Y estaban también las tiendas de zapatos chinos, donde un empleado te medía el calzado con una atención casi ceremonial, como si aquel gesto fuera una forma íntima de cuidado.Comerte una torta de pavo del Chavo, una empanada en el Café Azteca, o una orden de comida china para dos, que en realidad alcanzaba para cuatro, servida con una jarra de té refrescante, era una pequeña celebración cotidiana.
Eran cositas simples, pero cargadas de una familiaridad que definía a Mexicali.Hoy, esos recuerdos llegan como ecos lejanos. Aun así, sobreviven en fragmentos: el murmullo de un restaurante que resiste, las luminosas casas de cambio, el aroma persistente del wok, las calles donde todavía se intuye el pulso de otra época.
El área renovada del Cine Curto intenta recuperar, con una mezcla de nostalgia y terquedad, la magia de aquellos años que definieron el corazón de Mexicali. Sus nuevas fachadas y espacios pulidos son un tributo a la memoria colectiva.
Nunca como en aquellos diciembres sentí la necesidad de ocupar un asiento en las rutas de camión que se enfilaban en el centro. Había en esos viajes algo íntimo, el calorcito humano de los cuerpos, el runrún del motor que arrullaba con constancia, y el aleteo suave de las conversaciones ajenas flotando como pequeñas historias suspendidas en el aire.

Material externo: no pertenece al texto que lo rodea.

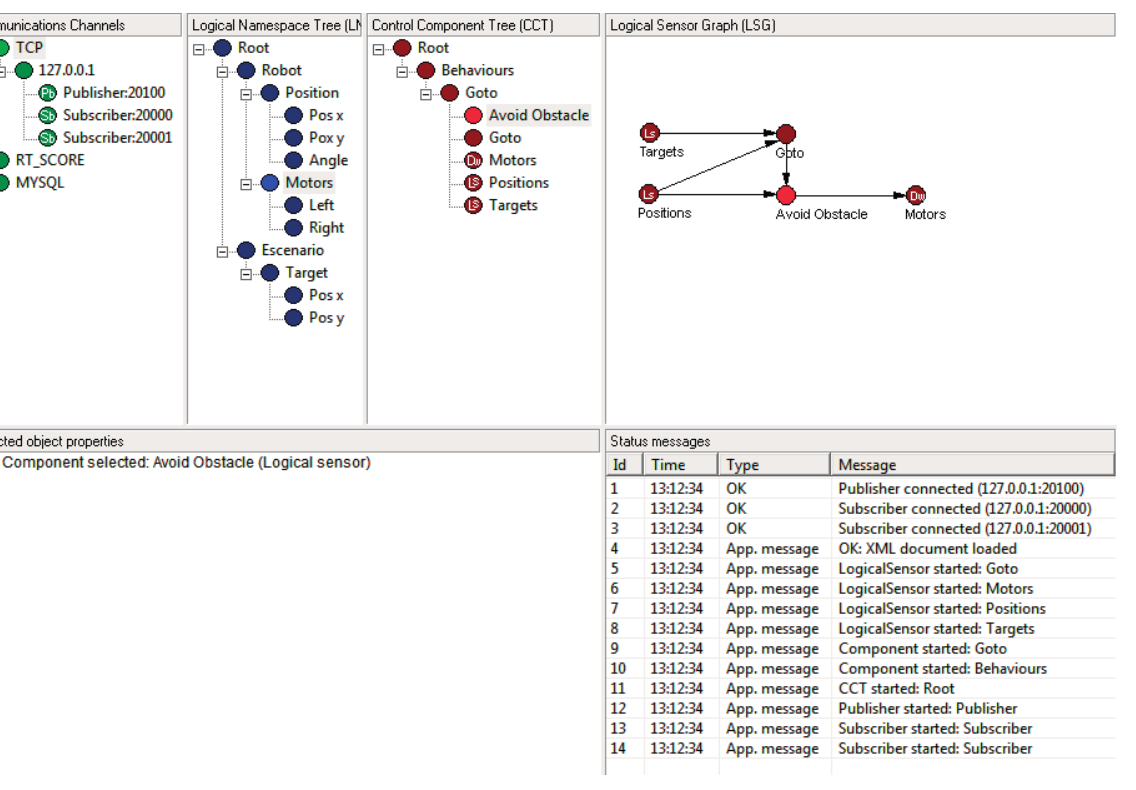
Figure 16. Control components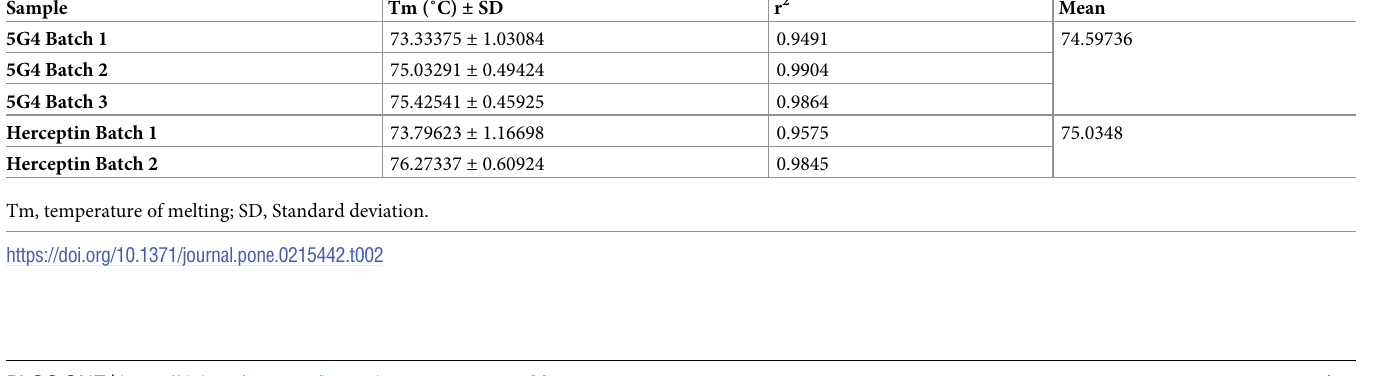
Table 2. The temperature of melting for 5G4 mAb and Herceptin.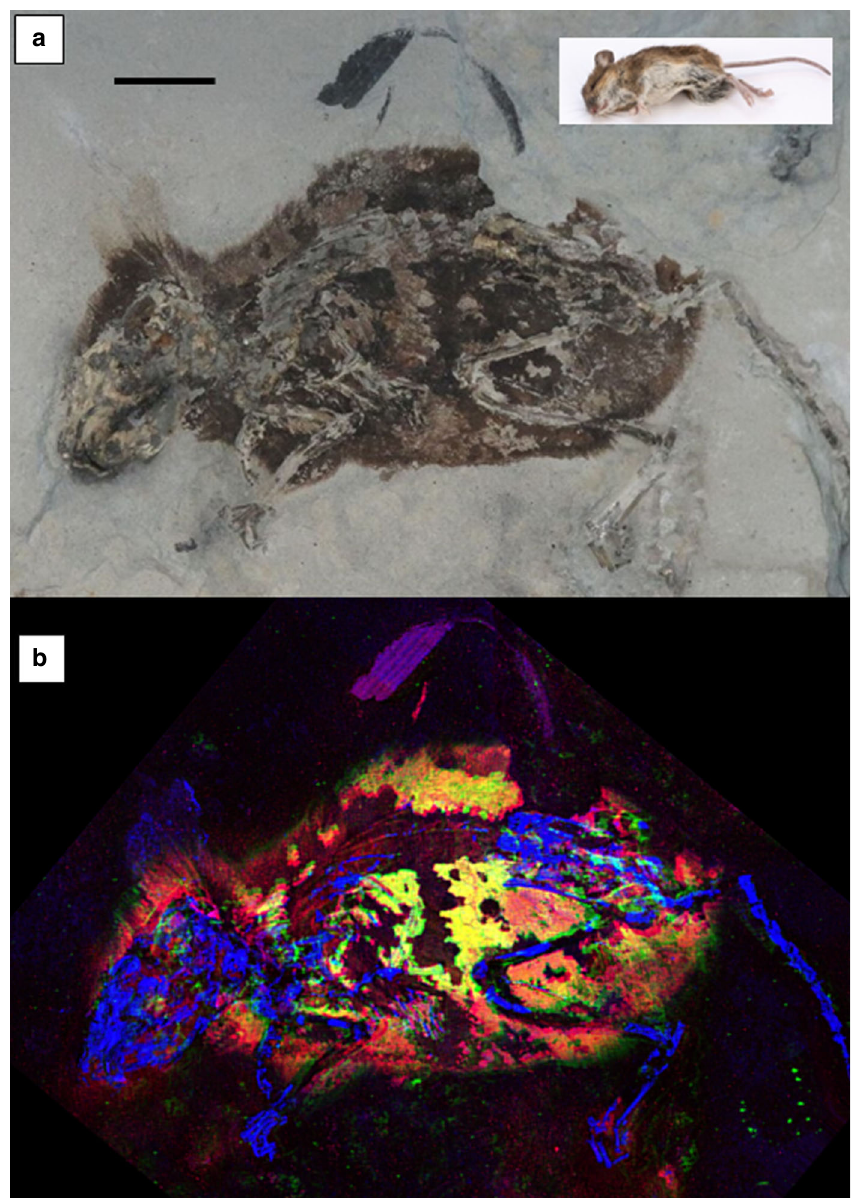
Fig. 1 Optical and X-ray images of Apodemus atavus “ lateral ” fossil. a Optical image of “ lateral ” fossil A. atavus (GZG.W.20027b) with the inset of extant A. sylvaticus in the upper right for comparison (scale bars = 1 cm). b False-color SRS-XRF image reveals exceptional preservation of integument as well as bone. This image is a combination of three maps, two standard single-element maps (blue = P, green = Zn), plus a third map which has been produced to especially emphasize the distribution of a speci fi c oxidation state of organic sulfur (red = S in thiol) in order to highlight the clear correlation between the distribution of Zn and organic sulfur which together appear as bright yellow. (Optical photograph by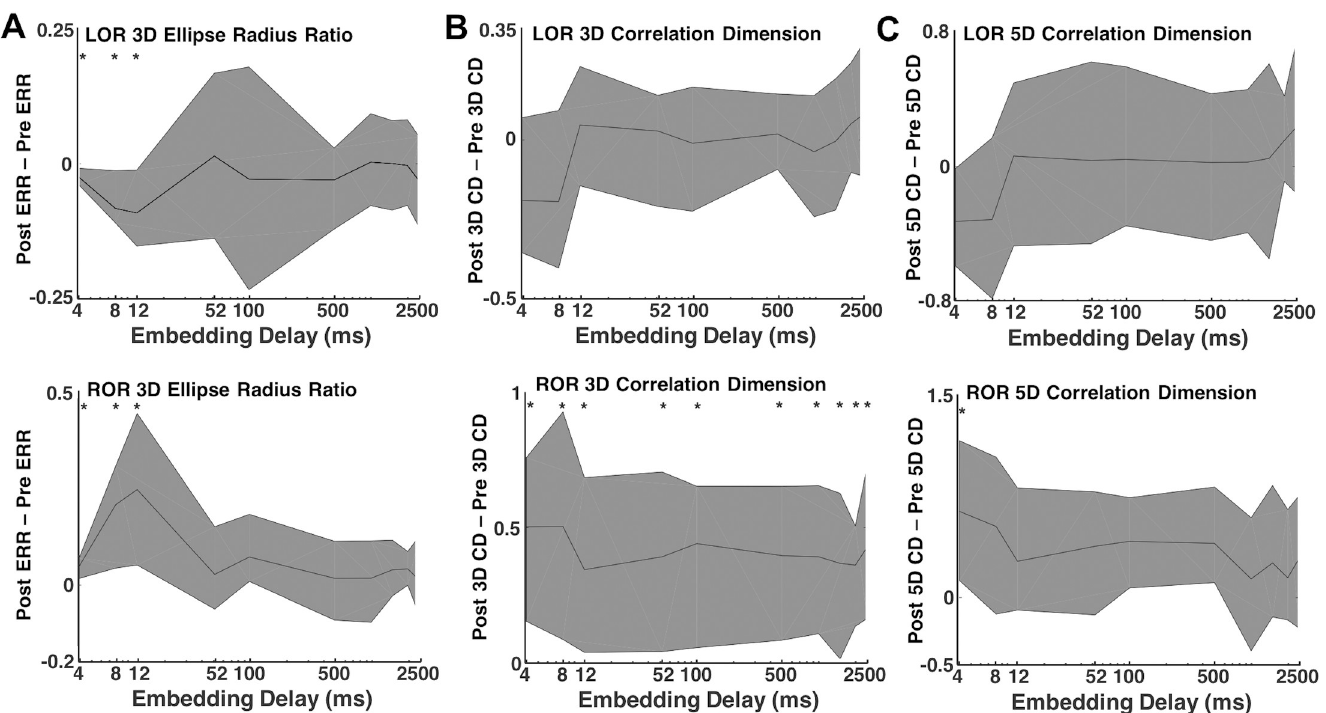
Fig 8. Attractor measures at increasing embedding delays for loss and recovery of response. Three-dimensional attractors were characterized using the ellipse radius ratio (ERR, A) and correlation dimension (CD) in both 3 (B) and 5 (C) dimensions. We calculated the differences in these three measures in 20 second EEG clips before and after LOR (top plots) and before and after ROR (bottom plots) at all embedding delays. The difference between the two clips before to after the events is shown here. Solid lines indicate the median differences for all patients at each delay and the shaded error represents the 25th and 75th quartiles. The � indicates a significant difference between pre- and post- clips in the EEG measures at that embedding delay at p < 0.05 corrected.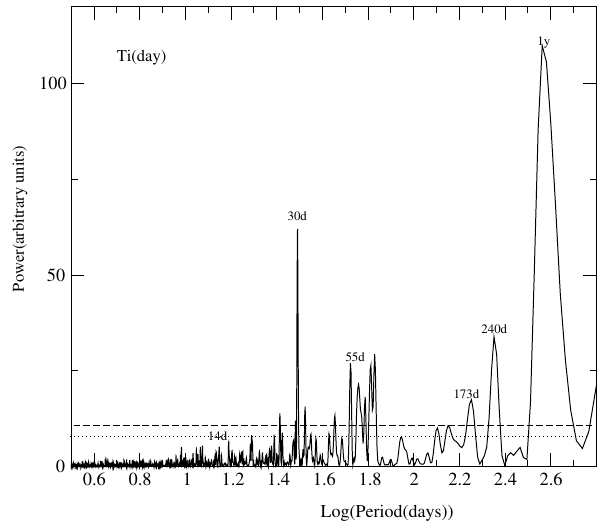
Fig. 5. Spectrum of daytime ion temperature. The numbers in the figure indicate the corresponding period in days. Confidence levels same as in Fig. 1.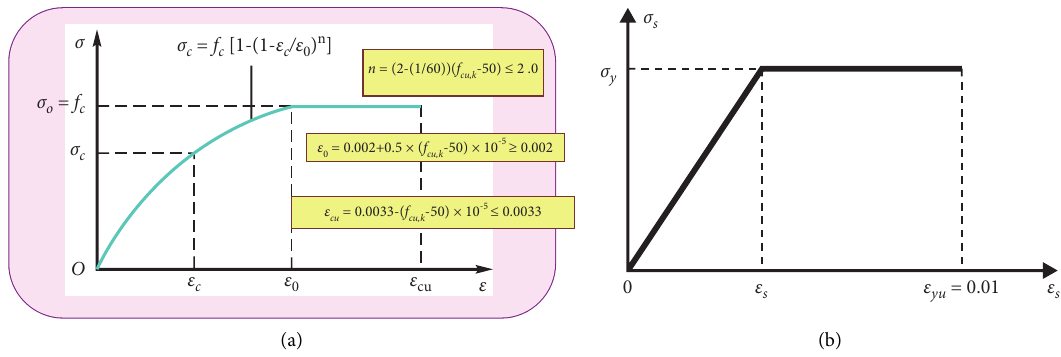
Figure 13: Stress-strain curve. (a) Stress-strain curve of concrete under compression. (b) Stress-strain curve of steel bar.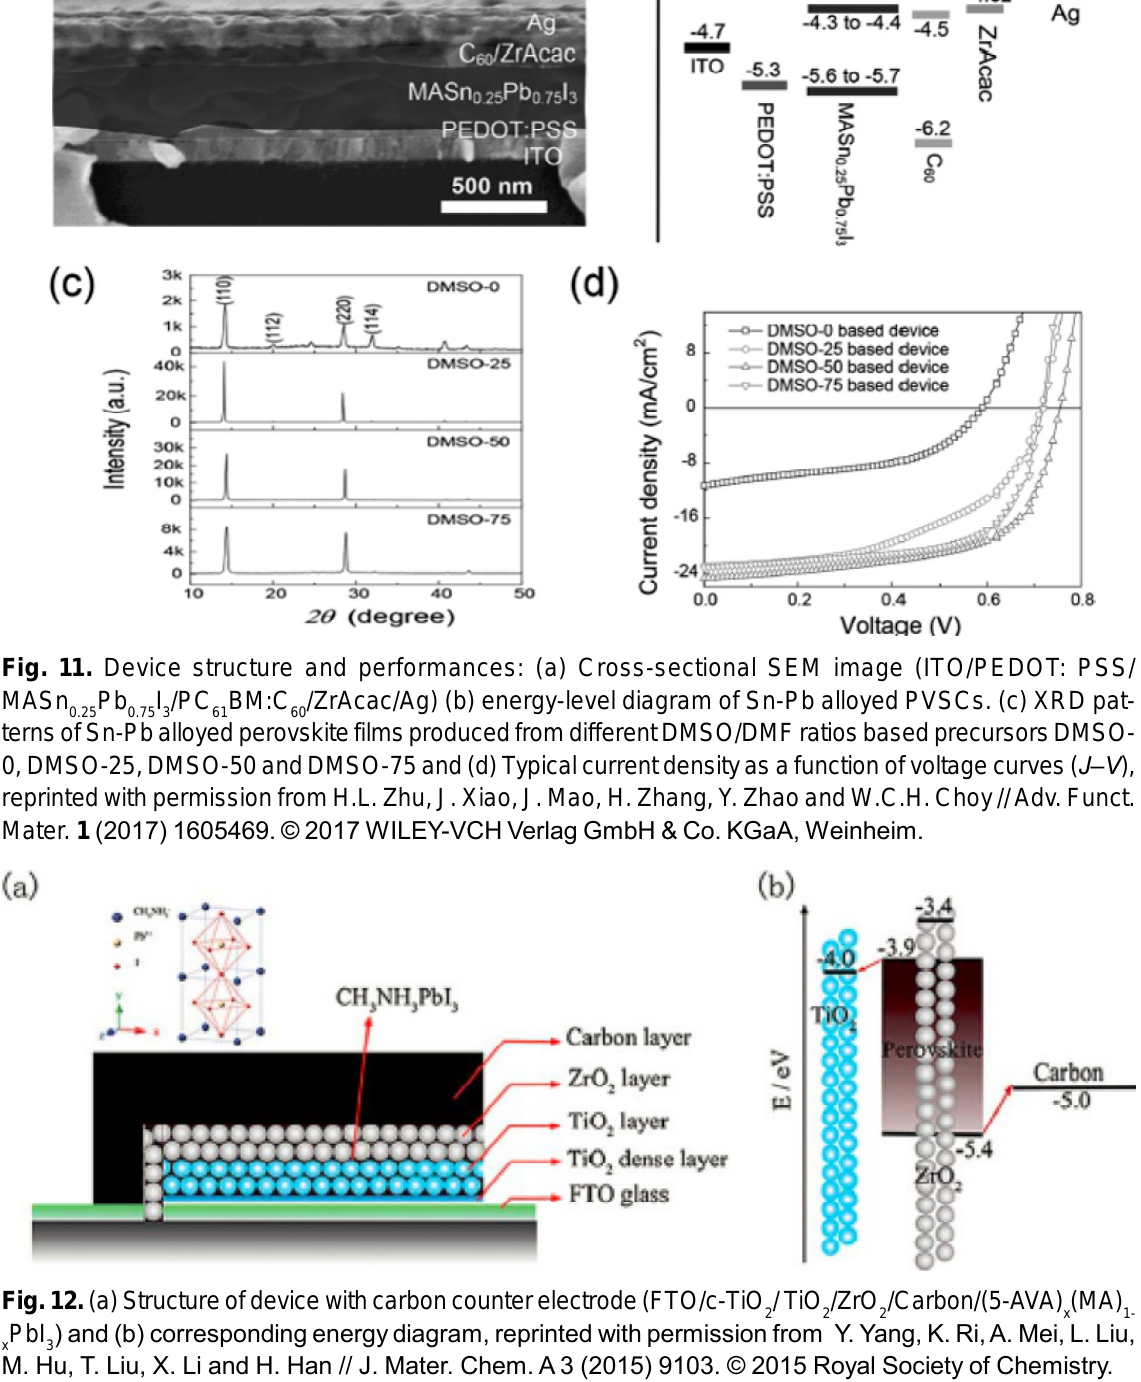
/ TiO /ZrO /Carbon/(5-AVA) (MA) 2 2 2 x 1-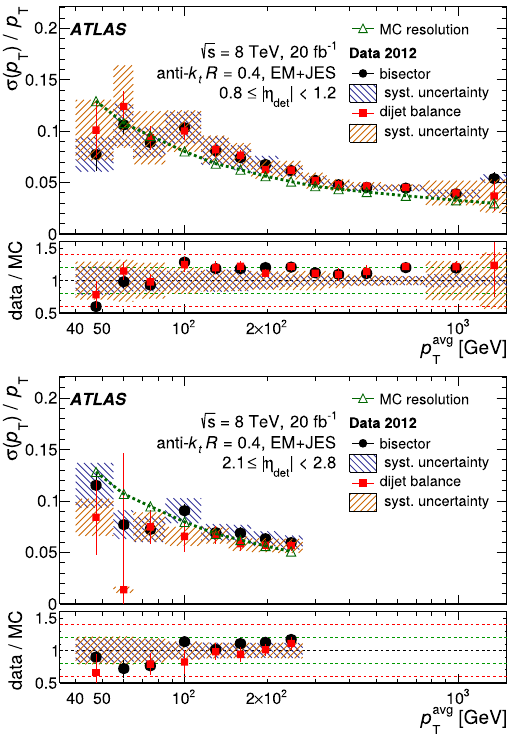
Fig. 20 Relative jet energy resolution obtained for EM+JES cali- brated jets using the bisector (filled circles) and dijet balance (filled squares) methods, respectively. The MC simulated resolution derived from matching truth-particle jets with calorimeter jets is presented by the open triangles connected by dashed lines. The error bars reflect the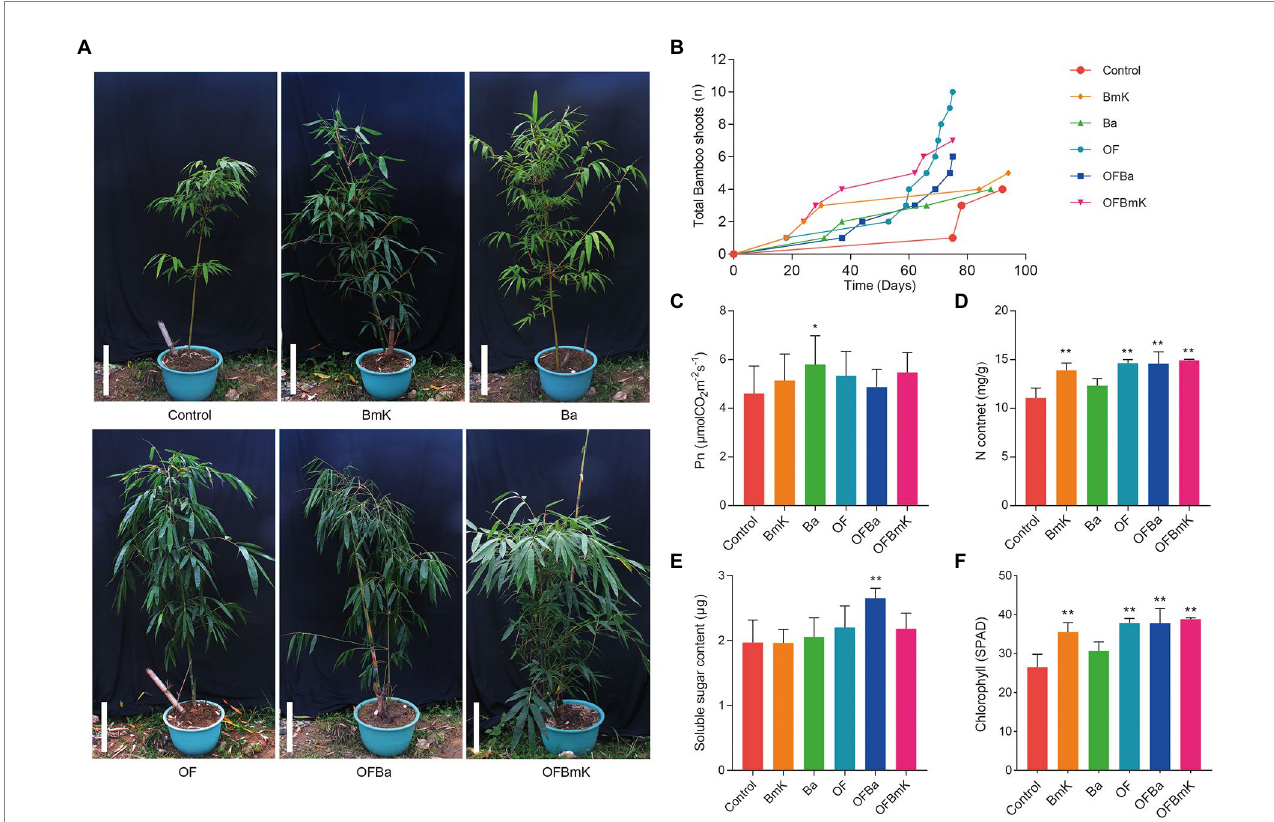
FIGURE 1 Effect of bio-organic fertilization on the growth of Dendrocalamus farinosus . (A) The phenotypes of D. farinosus 90 days after the initiation of fertilization. Scale bar, 50 cm. (B) Statistical analysis of the total number of bamboo shoots produced by each plant and the duration of bamboo shoot formation. Determination and analysis of net photosynthetic rate (C) , nitrogen content (D) , soluble sugar content (E) , and chlorophyll content (F) in bamboo leaves. One-way ANOVA and Tukey post-hoc tests were used to calculate the differences between treatment groups. * p < 0.05; ** p < 0.01. BmK–OFBmK refers to the different fertilization regimens: BmK, Bacillus mucilaginosus Krassilnikov ; Ba, Bacillus amyloliquefaciens ; OF, organic fertilizer; OFBa, bio-organic fertilizer (containing Bacillus amyloliquefaciens ); OFBmK, bio-organic fertilizer (containing Bacillus mucilaginosus Krassilnikov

En ese trayecto, se mezclaba el invierno, el polvo y el asfalto, y uno sabía con certeza y tranquilidad que ya iba de regreso a casa.Ahora que he vuelto a casa, descubro en mi ciudad aquel pasado luminoso que moldeó mi identidad y profundizó mi amor por Mexicali. Cruzar la frontera me recordó lo hermoso que es ser cachanilla y que, aunque la vida cambie y mi ciudad se transforme, mi afecto permanece intacto.
*- La autora es periodista inmigrante.